What Herd Immunity Is — And Why It Isn't A Wise Strategy For Handling COVID-19
Herd immunity is likely a term you’ve heard with respect to defeating the coronavirus pandemic. But public health experts in Arizona, in the region and at the federal level are warning against such misinformation.
The concept returned to the vernacular this spring when Sweden’s prime minister advocated it as a public health strategy for dealing with the pandemic.
But, voluntary conditions like social distancing and banning large gatherings were also part of the social bargain with Swedish citizens.
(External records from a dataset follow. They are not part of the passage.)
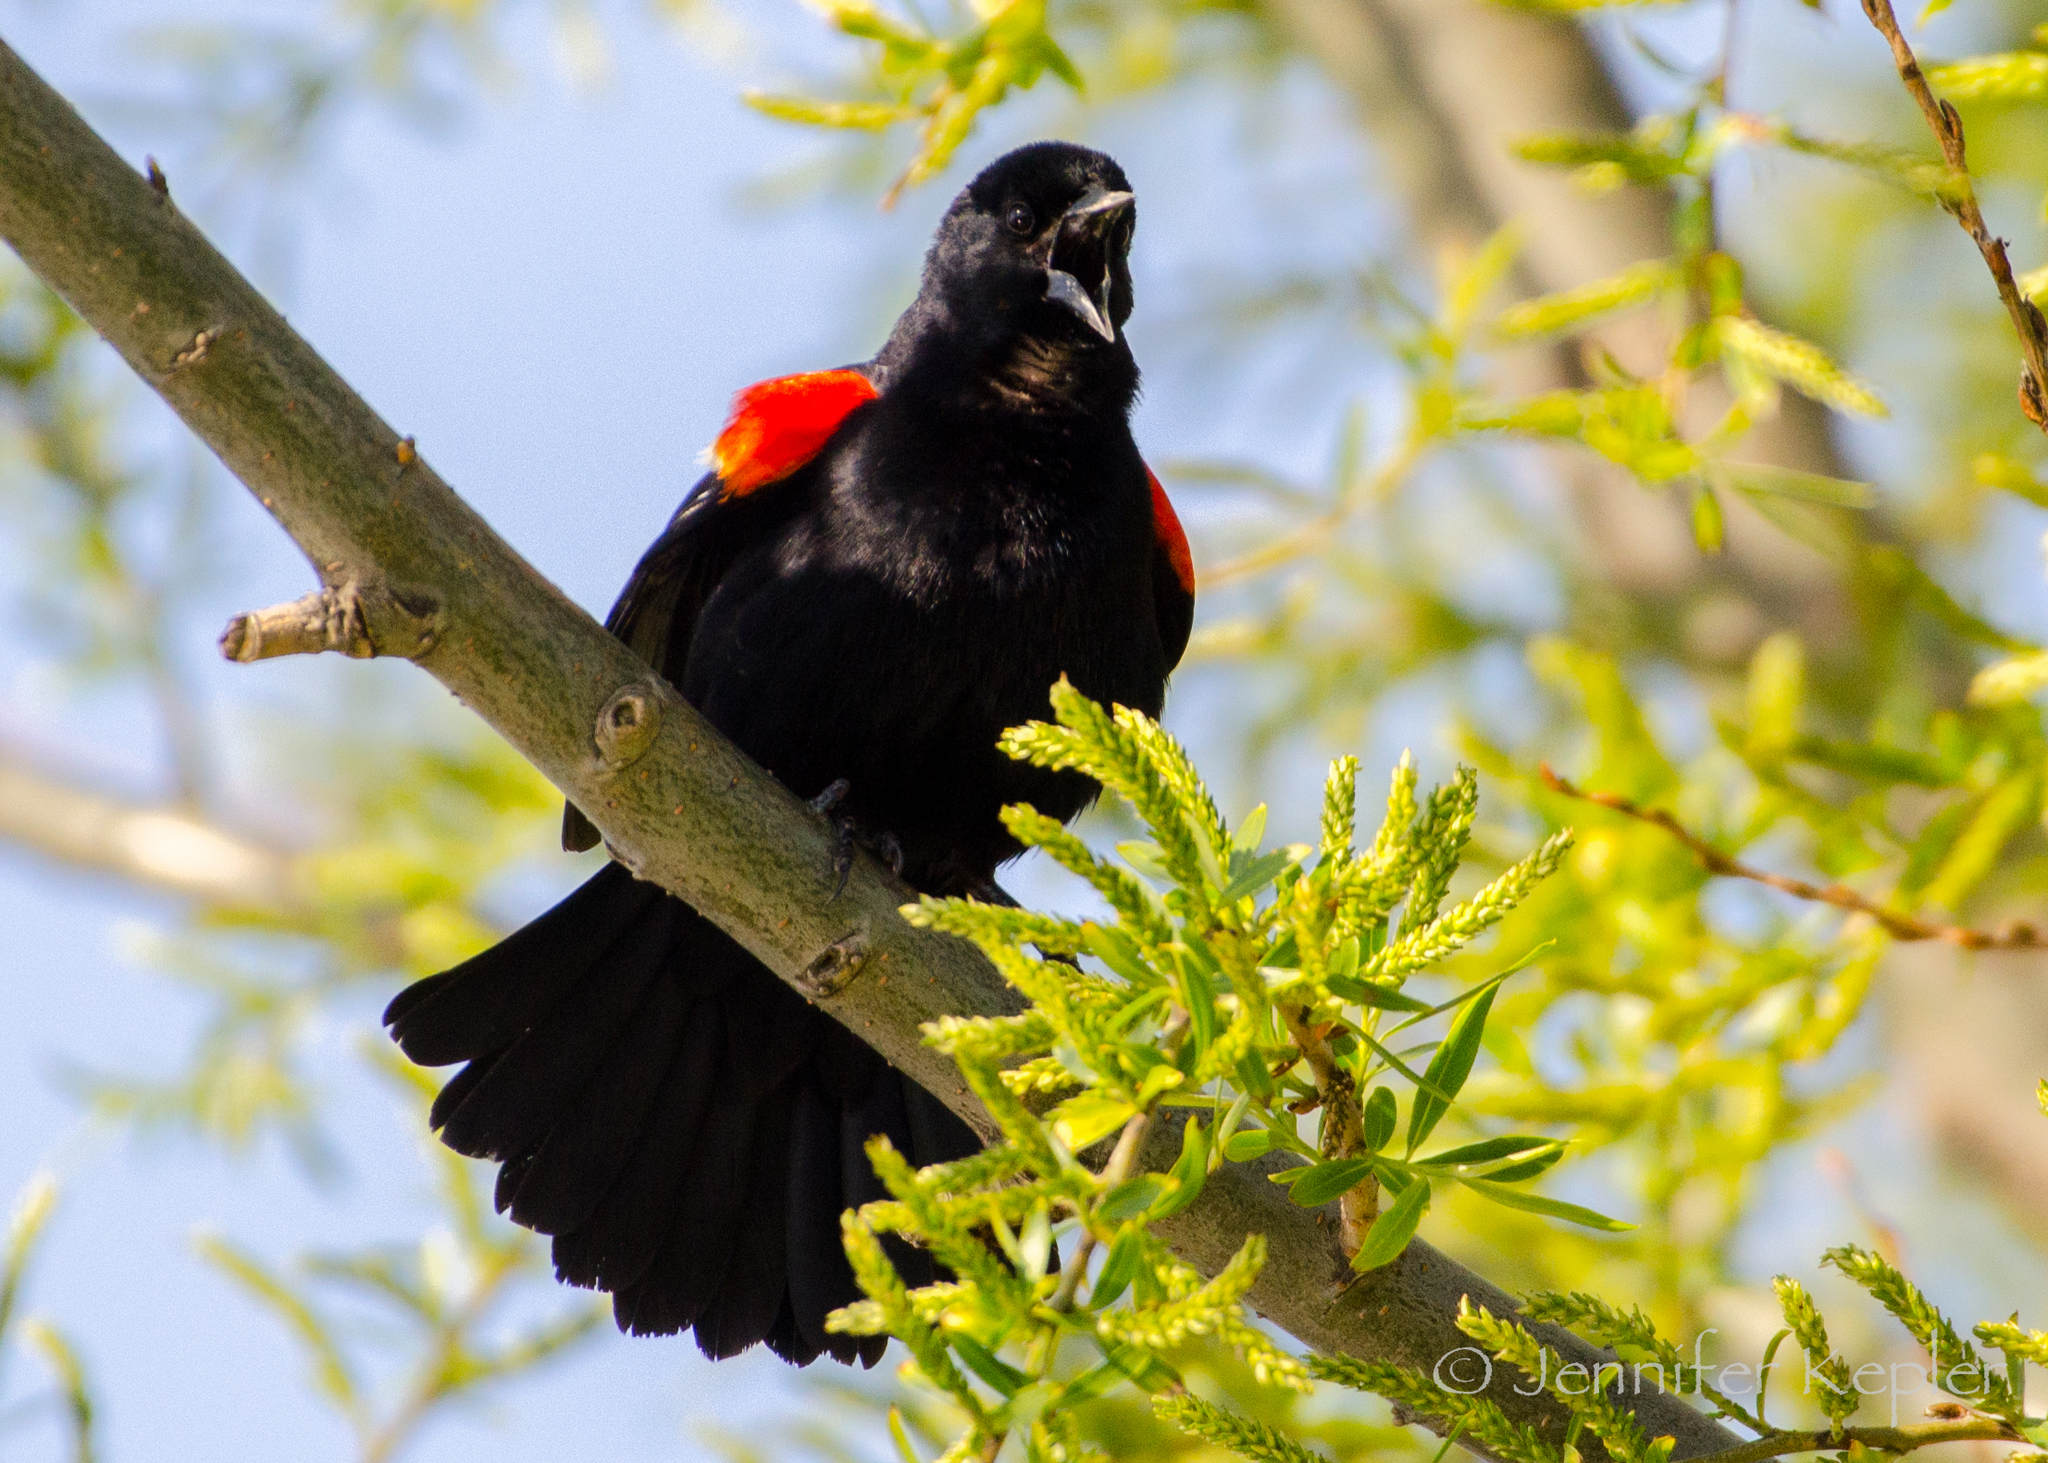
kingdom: Animalia
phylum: Chordata
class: Aves
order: Passeriformes
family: Icteridae
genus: Agelaius
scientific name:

Although the term occupies news cycles and social media news feeds, what does it really mean versus what your network of friends, family and talking heads who aren’t medical experts tell you?
“Herd immunity itself is a concept by which epidemics tend to fade when a certain percentage of the population have already had it. Because the virus cannot bounce back and forth from person to person infecting all the way. When a virus encounters someone who’s already immune, it’s like a dead end for the virus,” according to Andrew Noymer with University of California-Irvine. He’s a population health and disease prevention expert.
The term was first coined in 1923, but Noymer says it goes back to epidemiological studies of measles in the 18th century in the Faroe Islands, between Norway and Iceland.
He also said the concept recently has become synonymous with the idea of doing nothing and letting the virus just run its course which will leave a lot of deaths in its path.
“This vaccine that we’re all hoping for is a way to get immunity, but it’s a way to get immunity without infection, without getting sick. The vaccine is a shortcut to immunity. Pursuing a vaccine is also chasing after herd immunity, but it’s doing it in the good way," said Noymer.
Most public health experts like Noymer agree herd immunity is not really a wise approach to defeat COVID-19.
“We don’t have anywhere near the percentage of the population exposed, infected and recovered or somehow immunized to COVID-19 yet. We’re not going to get to herd immunity until much more people are exposed to the virus or if we have a vaccine which will enable people to get immunity,” according to Dr. Shad Marvasti, a public health expert with the University of Arizona College of Medicine in Phoenix.
Marvasti said until there’s a reliable vaccine, “The idea that we would simply not engage in public health guidelines, like social distancing or mask wearing, and just let people get infected until we reach herd immunity is really unsettling and not wise.”
At the end of August, the Washington Post reported one of President Donald Trump’s new pandemic advisors touted the concept of herd immunity as an effective strategy for dealing with the pandemic.
Following its publication, the story was refuted by White House Press Secretary Kayleigh McEnany.
Careful not to be political following the report, Dr. Anthony Fauci, head of the pandemic task force advising the Trump administration, spoke to MSNBC prior to the Labor Day weekend about the dangers of adopting such a notion.
“We’re not there yet. The fundamental strategy that we clearly articulate and go by through the task force is to try to prevent as many infections as you can possibly prevent that when you get someone who’s infected you do the identification, isolation, and contact tracing,” he said.
In referring to the report, Fauci acknowledged from his vantage point, “We certainly are not wanting to wait back and just let people get infected so that you can develop herd immunity. That’s certainly not my approach.”
Public health officials in Gov. Doug Ducey’s administration have not adopted a policy of contact tracing and the Arizona Department of Health Services declined to discuss herd immunity for this story.
While the state led the nation in the rate of spread this summer, the numbers of reported daily coronavirus infections and deaths have decreased.